» **Excerpt provided**:

With this rare achievement, DCQ will represent Shanghai and UYU at the Intel World Open “East Asia” Regional” Tournament, an international event that’s held before the 2020 Summer Olympics and which highlights two games, Rocket League and Street Fighter V. DCQ will compete in Street Fighter V: Champion Edition (2020).
When we ask about the popularity of Chinese talent in esports compared to the popularity of those from other countries in Asia, DCQ says:
“There are many great players in China, and I think they are not inferior to some world-famous players. However, due to network problems and the lagging development of esports, many players do not get the opportunity to compete abroad.”
He continues, saying, “Even online battles are a luxury; so many players that should be famous are not so. However, many well-known foreign players have fully recognized the strength of Chinese players after competing against them.“
Without a doubt, there have been difficulties and challenges in developing the arcade scene in China, but one thing is for sure: Casual enthusiasts, pro players, and legendary venues are all working to preserve what is left of the scene. China wields strong and creative talents, and as publications become more and more aware of this, the boundaries that exist globally in gaming and esports are continuing to dissolve.
Arcades transcend their ability to provide us entertainment. Arcades are relics of history. They are the keys to a forgotten past, as well as to an exciting future. A future where China’s legacy of gaming and arcades is cemented in global consciousness.

» **Required actions**:
1: Name the groups that the excerpt on China's arcade scene says are working to preserve what remains of that scene.
2: Quote the listing from the line containing "Anagrafe e stato civile" through the end of the listing, with both ends included.
The excerpt on China's arcade scene and the listing have no connection to each other.

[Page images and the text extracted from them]
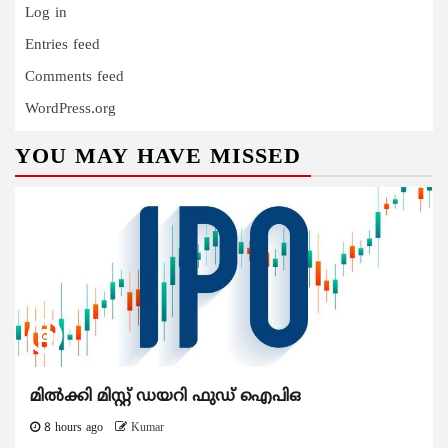
Log in
Entries feed
Comments feed
WordPress.org
YOU MAY HAVE MISSED
മിൽക്കി മിസ്റ്റ് ഡയറി ഫുഡ് ഐപിഒ
8 hours ago
Kumar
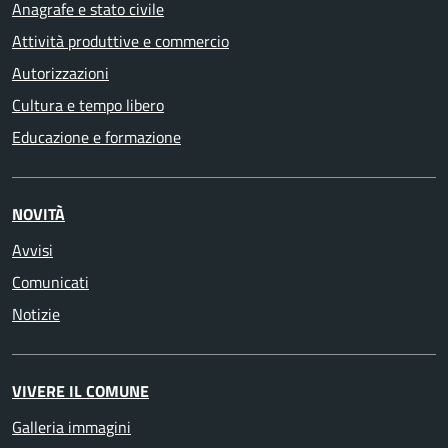
Anagrafe e stato civile
Attività produttive e commercio
Autorizzazioni
Cultura e tempo libero
Educazione e formazione
NOVITÀ
Avvisi
Comunicati
Notizie
VIVERE IL COMUNE
Galleria immagini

» **Solutions**:
1: Casual enthusiasts, pro players, and legendary venues.

2:
Anagrafe e stato civile
Attività produttive e commercio
Autorizzazioni
Cultura e tempo libero
Educazione e formazione
NOVITÀ
Avvisi
Comunicati
Notizie
VIVERE IL COMUNE
Galleria immagini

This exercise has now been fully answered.